Given task 1 » In the discussion of an electromagnetic pulse attack, what warhead size do the doomsday EMP scenarios assume?
Given task 2 » Carry the discussion of an electromagnetic pulse attack forward from its final sentence.

Text passage »
But if we invite Mahmoud to dinner and talk nicely to him, they would never do such a thing.



Daniel M Lapierre

Would an Electromagnetic Pulse Attack on the US affect automobile computers?
Would we still be able to use our vehicles?



Surellin

The news isn’t as bad as all that. The doomsday EMP scenarios that were described assume a big thermonuclear warhead – say, 20 megatons, down to 1 megaton for a city-sized EMP. Iran is still working on their Little Boy, and they’ll need a big H-bomb to do EMP. So it ain’t happening next year. Also, the whole concept may be flawed – launching a missle lacks deniability, since it’s course will be backtracked by radar. We still have nuclear-armed boomers out to sea and I suspect a lot of Persian sand would get turned to glass in retaliation. I’m not sure deterrence works so well with these people, but the Twelfth Imam will be awfully lonely if he returns after an Iranian first strike on a nuclear power.

Information given »
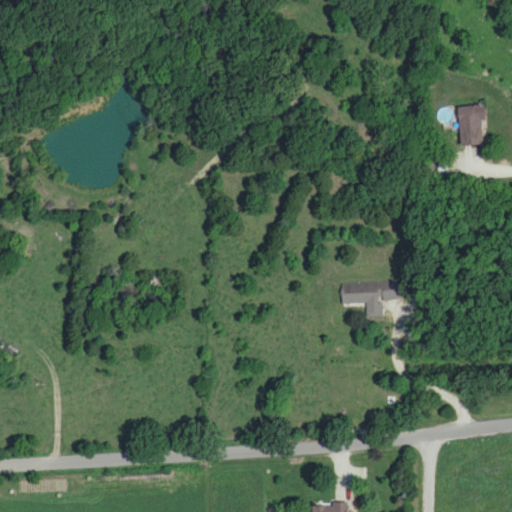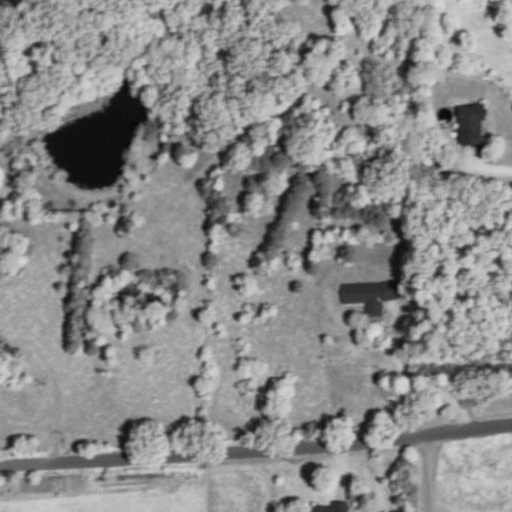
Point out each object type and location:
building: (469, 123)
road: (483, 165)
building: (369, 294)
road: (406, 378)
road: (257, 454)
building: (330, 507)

* * *

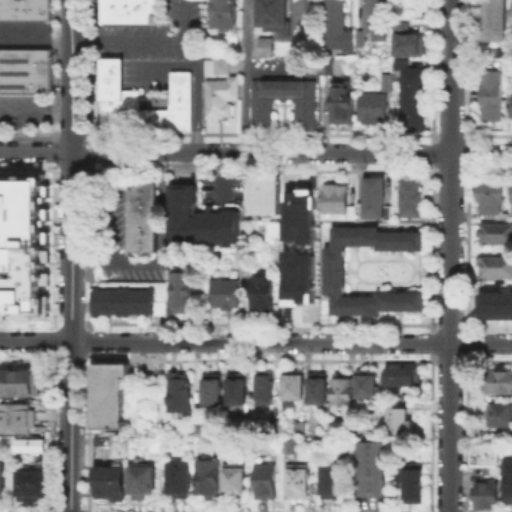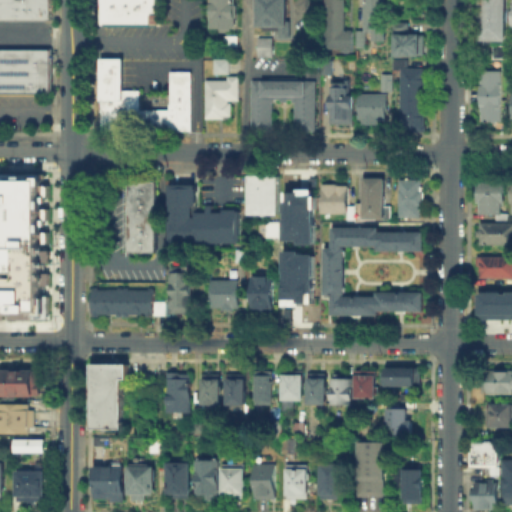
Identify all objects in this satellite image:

--

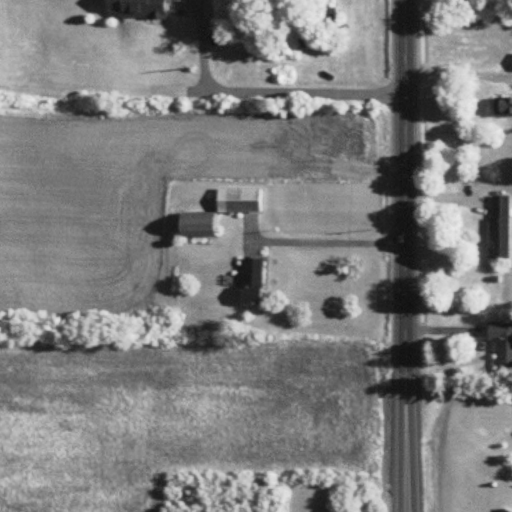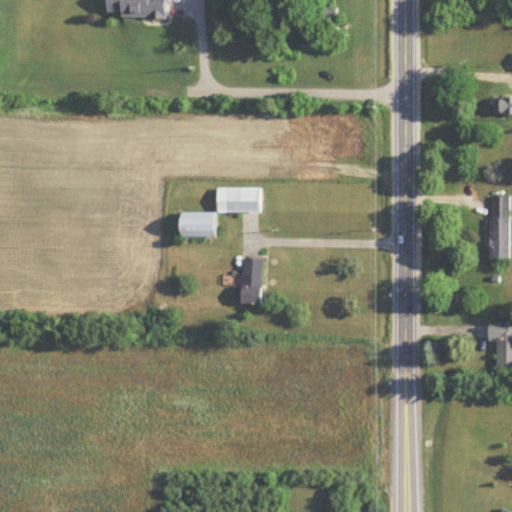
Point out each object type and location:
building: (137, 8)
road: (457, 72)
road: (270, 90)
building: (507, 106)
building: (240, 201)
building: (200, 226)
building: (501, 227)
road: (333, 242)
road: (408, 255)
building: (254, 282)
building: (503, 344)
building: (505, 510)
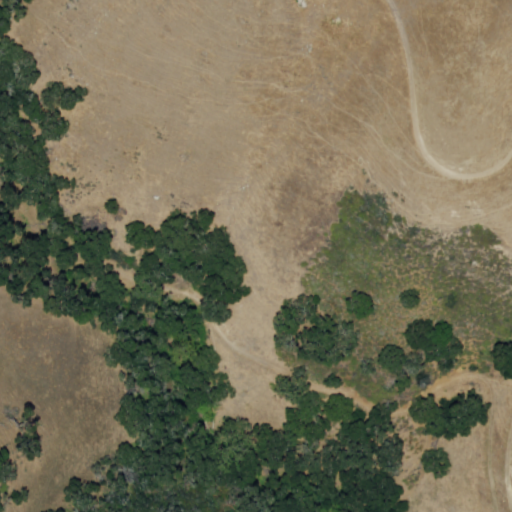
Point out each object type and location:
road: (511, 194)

Response 1 » They assume a big thermonuclear warhead of about 20 megatons, down to 1 megaton for a city-sized EMP.

Response 2 »
Lee Zendel

There is no useful backtracking of such a misslle shot when it comes from a freighter in the Gulf- that is sunk by its crew just after launch- you know the martyr stuff and the 76 virgins-. Next, you assume that when they launch such an attack, they only use a single bomb. One bomb over Dayton and a second over Salt Lake City would be just as catastrophic as one much larger bomb over Kansas City. The threat is very real. As a survivor of the German death camps once said “When someone say they want to kill you, believe them” and the US is the Great Satan to the Iranians .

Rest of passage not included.